• _PROVIDED PASSAGE_
== == ==

X-ray and homology modeling structures of proteins used in the study. (A) Homology modeling of the N-BAR domain of endophilin A2. (B) Homology modeling of BAR and PH domains of β2 centaurin. For A and B, proteins viewed from the side (top) and above the membrane surface (bottom). (C) Endophilin A2 E37K, D41K (mutated residues colored yellow). (D) Crystal structure of the epsin N-terminal homology domain of epsin 1 (PDB ID code 1EDU). Blue and orange color coding based on monomer; red, N-terminal helices and black, PH domain.

Fig. S5.

Scaffolding by endophilin A2. (A) Kymograms of membrane tubes scaffolded by full-length endophilin A2 (Right) and N-BAR domain of endophilin A2 (Left). Lipids are fluorescent. The diminishment of fluorescence indicates a constriction of the membrane tube to r ∼10 nm (i.e., the formation of a scaffold). (Scale bars, 2 µm.) (B) An example measuring scaffold length as a function of time; the gray line is a linear fit.

Fig. 2.

== == ==

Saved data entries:
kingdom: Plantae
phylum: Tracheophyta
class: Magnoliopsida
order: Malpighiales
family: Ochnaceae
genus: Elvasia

== == ==

• _TASK INSTRUCTIONS_
• A. In the figure captions on endophilin and related proteins, what PDB ID code is given for the crystal structure of the epsin N-terminal homology domain of epsin 1?
• B. Pick up the figure captions on endophilin and related proteins where they stop, and continue them.

• _EXERCISE RESPONSES_
• A. 1EDU

• B.
Scaffolding by N-BAR versus BAR domains. (A) β2 centaurin BAR domain (amino acids 1–384) binds evenly along the tube (red, lipid and green, protein) and causes a decrease in tube-retraction force, f, just like endophilin. (Scale bar, 2 μm.) (B) Dilation of a narrow tube induced by a scaffold of β2 centaurin BAR domain (overlaid are fluorescence intensity of the protein on the tube, I_tub, and the tube radius, r, deduced from lipid fluorescence). (C) The mechanics of the reference membrane (n = 45) and after the formation of a scaffold by endophilin A2 WT (endo WT, n = 7) and β2 centaurin (centa, n = 5). Tube force, f, measured from the optical trap; tube radius, r, measured from lipid fluorescence.

Fig. S6.

Scaling of force with membrane tension. Linear fit yields slopes for bare membrane (gray), 0.41 ± 0.02; for endophilin A2 scaffold (orange), 0.90 ± 0.08; for β2 centaurin scaffold (blue), 0.88 ± 0.12; and for epsin 1 (red), 0.49 ± 0.06.

Fig. 3.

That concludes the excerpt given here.